How do you get the data?
Scraping the Kindle Store is done in Python using the scrapy library, and the data is extracted to JSON format and aggregated. Text analysis is done using spacy, and image analysis using imagehash. Plots are done using seaborn. If you’d like to know more about the technical detail, or about the orchestration and infrastructure, just send me an email and I’ll be happy to talk about it.
How do you count the frequency of words in titles and blurbs?
The ‘frequent words in titles and subtitles’ section, and the ‘frequent words in blurbs’ wordcloud and table only counts specific words once per author, and once per series. What this means is that for any single author, a common word will only be counted once for that author, and for a series with multiple authors, the series words will only be counted once for that series. I’m doing this to correct for the ‘Harry Potter effect’, where ‘harry’ and ‘potter’ are always going to be frequent words in the SF/F Top 100 – this is technically correct, but in my view it’s not very useful information.

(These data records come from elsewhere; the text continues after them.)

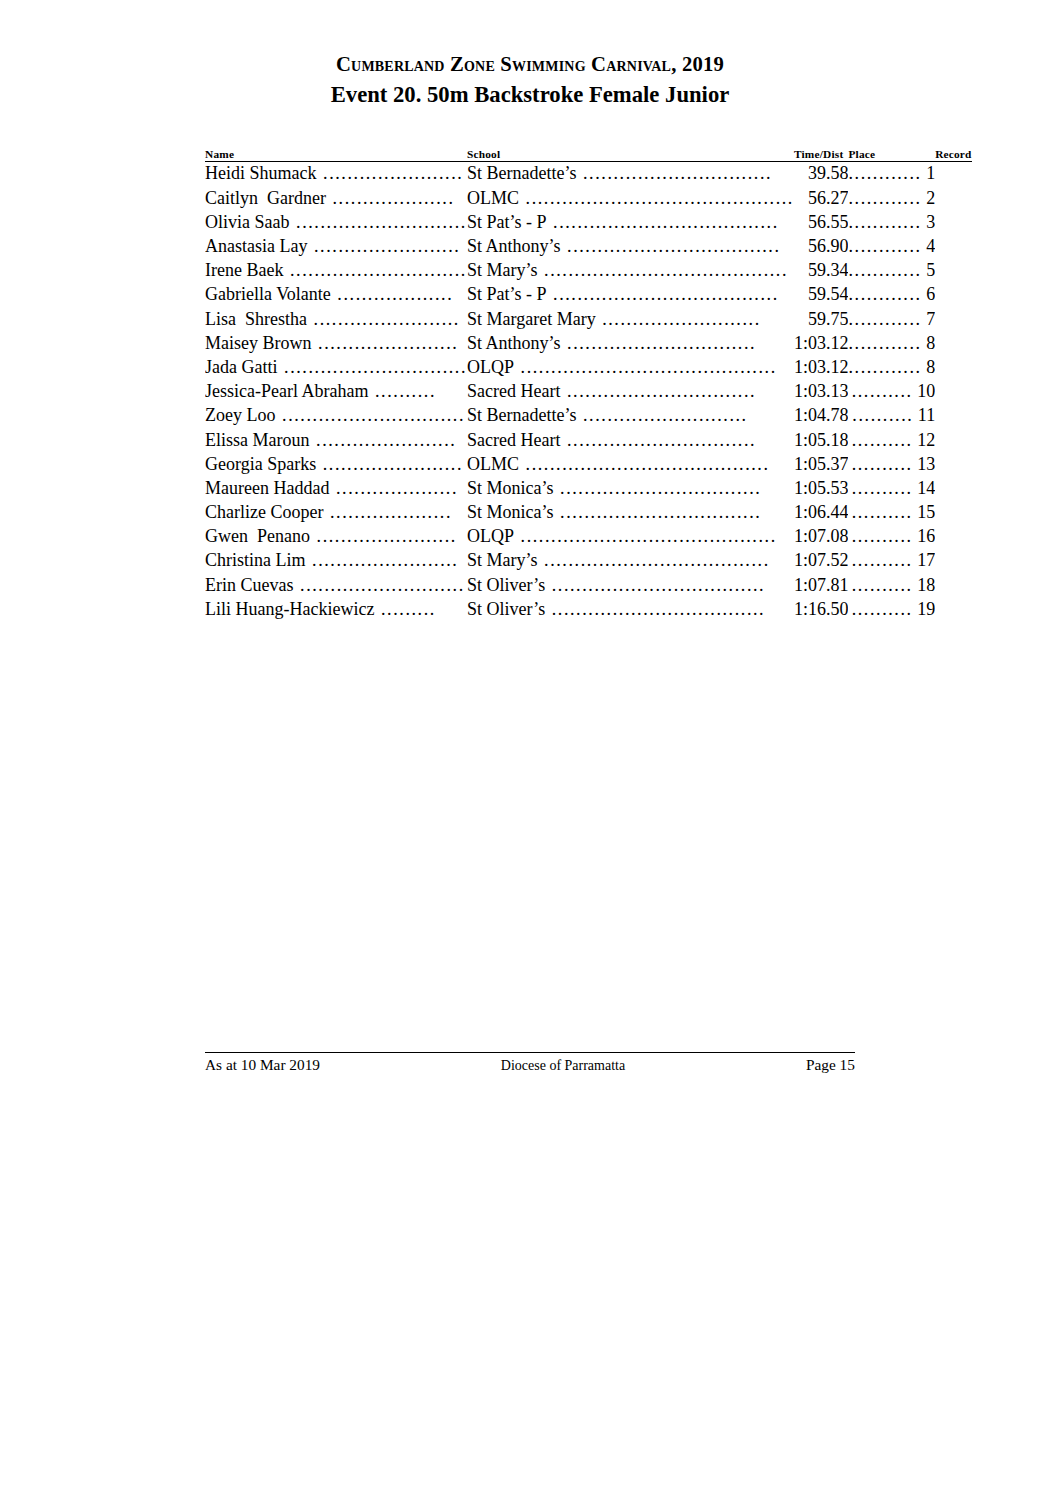Cumberland Zone Swimming Carnival, 2019
Event 20. 50m Backstroke Female Junior
| Name | School | Time/Dist | Place | Record |
| --- | --- | --- | --- | --- |
| Heidi Shumack ....................... | St Bernadette’s ............................... | 39.58 | ............ 1 | |
| Caitlyn Gardner .................... | OLMC ............................................ | 56.27 | ............ 2 | |
| Olivia Saab ............................ | St Pat’s - P ..................................... | 56.55 | ............ 3 | |
| Anastasia Lay ........................ | St Anthony’s ................................... | 56.90 | ............ 4 | |
| Irene Baek ............................. | St Mary’s ........................................ | 59.34 | ............ 5 | |
| Gabriella Volante ................... | St Pat’s - P ..................................... | 59.54 | ............ 6 | |
| Lisa Shrestha ........................ | St Margaret Mary .......................... | 59.75 | ............ 7 | |
| Maisey Brown ....................... | St Anthony’s ............................... | 1:03.12 | ............ 8 | |
| Jada Gatti .............................. | OLQP .......................................... | 1:03.12 | ............ 8 | |
| Jessica-Pearl Abraham .......... | Sacred Heart ............................... | 1:03.13 | .......... 10 | |
| Zoey Loo .............................. | St Bernadette’s ........................... | 1:04.78 | .......... 11 | |
| Elissa Maroun ....................... | Sacred Heart ............................... | 1:05.18 | .......... 12 | |
| Georgia Sparks ....................... | OLMC ........................................ | 1:05.37 | .......... 13 | |
| Maureen Haddad .................... | St Monica’s ................................. | 1:05.53 | .......... 14 | |
| Charlize Cooper .................... | St Monica’s ................................. | 1:06.44 | .......... 15 | |
| Gwen Penano ....................... | OLQP .......................................... | 1:07.08 | .......... 16 | |
| Christina Lim ........................ | St Mary’s ..................................... | 1:07.52 | .......... 17 | |
| Erin Cuevas ........................... | St Oliver’s ................................... | 1:07.81 | .......... 18 | |
| Lili Huang-Hackiewicz ......... | St Oliver’s ................................... | 1:16.50 | .......... 19 | |
As at 10 Mar 2019
Diocese of Parramatta
Page 15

My argument for this is that I think six authors using the same word on one book each is more important than one author using the same word on six books. The latter is maybe just branding, whereas the former might indicate a bunch of people (semi-) independently coming to the same conclusions.
How are the covers arranged in the cover montage?
Covers are ordered using an image-processing and clustering algorithm to put the most ‘similar’ covers together. This is always a bit of a judgement call, but it seems to work pretty well, inasmuch as styles of covers tend to go together, and you’ll see a number of situations where books in a series with very obviously the same style of cover, but different tones, are put next to each other.
There’s no one perfect way of ordering covers; it used to be just 1-100, but after discussions it became clear that we had an opportunity to add some more information – we have the Salesranks in the spreadsheet already, and if you want to see the covers in order, you can just go to the actual Top 100 page.
I tried sorting by ‘major color’ as well, which in some cases was useful, but talking to people suggested pretty strongly that they grouped covers by ‘style’ when they were doing their own research; e.g. they had ‘single man, facing front’, and ‘man and woman, facing each other’, ‘floating faces with text in middle’, and so on. So that’s what I’ve tried to recreate programmatically.
What genres in the Kindle Store are available?
Currently we’ve got the following:
One-Hour Romance (KSR)
Science Fiction Romance
Mystery, Thriller & Suspense
Science Fiction & Fantasy
Can you write newsletters for other categories?
Absolutely, depending on demand. Drop me an email, and let’s talk about what would be most useful for you.
What do you call a ‘genre’, and what do you call a ‘category’?
When I say category, I mean ‘the Amazon data structure which manifests itself on the Kindle Store as an entry in the list on the left-hand side of the website when you’re browsing books, and has a Top 100 etc., and on the back end has a ‘category ID’ (also called a ‘Browse Node ID in the API) that uniquely identifies it.
Categories have a hierarchical relationship, and in a few cases they converge – that is, a single category belongs to two different hierarchies (which is a pain, by the way, because there’s no list of those cases).
When I say genre, I mean ‘the subjective notion of genre as generally understood by authors and readers’. As authors we sometimes have headaches because some genres are clearly and comprehensively represented by categories (for instance, Western Romance), and others aren’t (for instance, small town romance). Furthermore, genres are subjective, non-exclusive, fuzzy-edged (e.g. women’s fiction vs. chick-lit) and rapidly changing (e.g. litRPG and reverse harem didn’t really exist 3-4 years ago, but now they’re important).
It’s often quite hard to define a genre by a string of words, though. Some genres like ‘litRPG’ or ‘mpreg’ are more straightforward, because they are pretty much guaranteed to have those words in them somewhere (‘gamelit’ notwithstanding).
But other genres (for instance, JAFF as I understand from my colleagues) don’t have a single word or set of words you can guarantee are in the title/blurb/keywords. The important thing here is that this isn’t computer knowledge; it’s market knowledge. We still need to read and research to understand the market; it’s just that with easy access to data we can do it much more efficiently, and be more confident that we haven’t missed anything.